Written by 
29 February 2012

Plant Care During Mild Utah Winters

Ground moisture becomes an issue for evergreen trees and shrubs and some perennials when the temperatures warm and very little snow falls.  As everyone has noticed our weather is very mild this winter.  It certainly contrasts with last winter’s snow and cold.

Evergreen trees and shrubs continue to trans-evaporate and suffer with lack of soil moisture.  Trees have surface roots that extend far beyond the extent of the canopy.   Those extensive roots in landscape trees are typically watered during the summer by lawn and garden irrigation.  In the winter, they don’t get that extra water. 

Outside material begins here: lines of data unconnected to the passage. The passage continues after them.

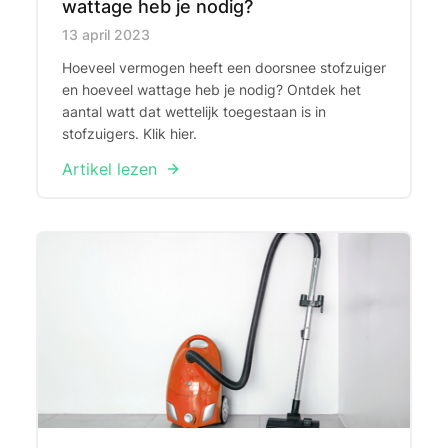
wattage heb je nodig?
Published on
13 april 2023
Hoeveel vermogen heeft een doorsnee stofzuiger
en hoeveel wattage heb je nodig? Ontdek het
aantal watt dat wettelijk toegestaan is in
stofzuigers. Klik hier.
Artikel lezen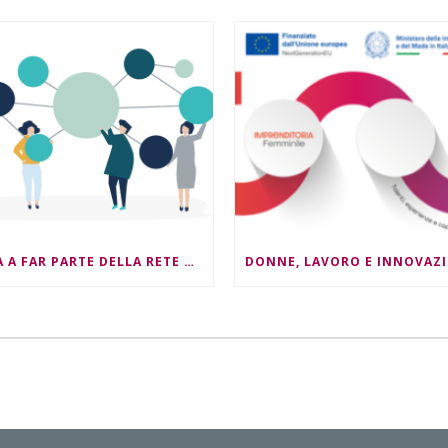
ENTRA A FAR PARTE DELLA RETE NEST4ESG !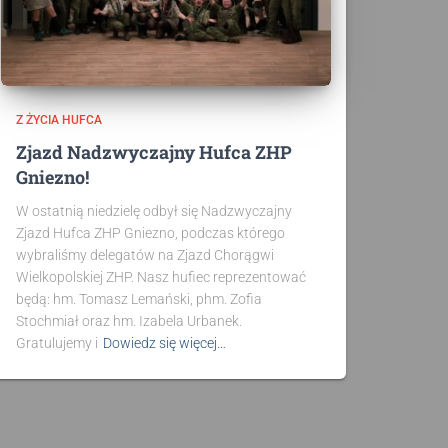
Z ŻYCIA HUFCA
Zjazd Nadzwyczajny Hufca ZHP
Gniezno!
W ostatnią niedzielę odbył się Nadzwyczajny
Zjazd Hufca ZHP Gniezno, podczas którego
wybraliśmy delegatów na Zjazd Chorągwi
Wielkopolskiej ZHP. Nasz hufiec reprezentować
będą: hm. Tomasz Lemański, phm. Zofia
Stochmiał oraz hm. Izabela Urbanek.
Gratulujemy i
Dowiedz się więcej…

Evergreens need a good soaking once in a while to saturate the ground during mild winters particularly trees planted less than 2 years ago.  On warm days with no moisture in the forecast, I use a soaker hose and lay out the coils around the tree and let it soak for a couple hours.  I also frequently fill the basin around young evergreens I recently planted.  It has been so mild, I have not stored my garden hose in the garage but keep it drained and ready to connect to the faucet outside.

Fall planted perennials are the most at risk of suffering from mild winters because they haven’t had time to grow a deep root system.  A good thick layer of mulch such as leaves in the fall help perennials get through mild winters.  Care should be taken however to not smother certain low water plants that don’t do well with moisture on their stems in winter such as hummingbird mints (Agastache), certain sages (Artemisia and Salvia), and penstemons.  In these cases use a rock mulch around the base without covering the stems.  They will be much happier.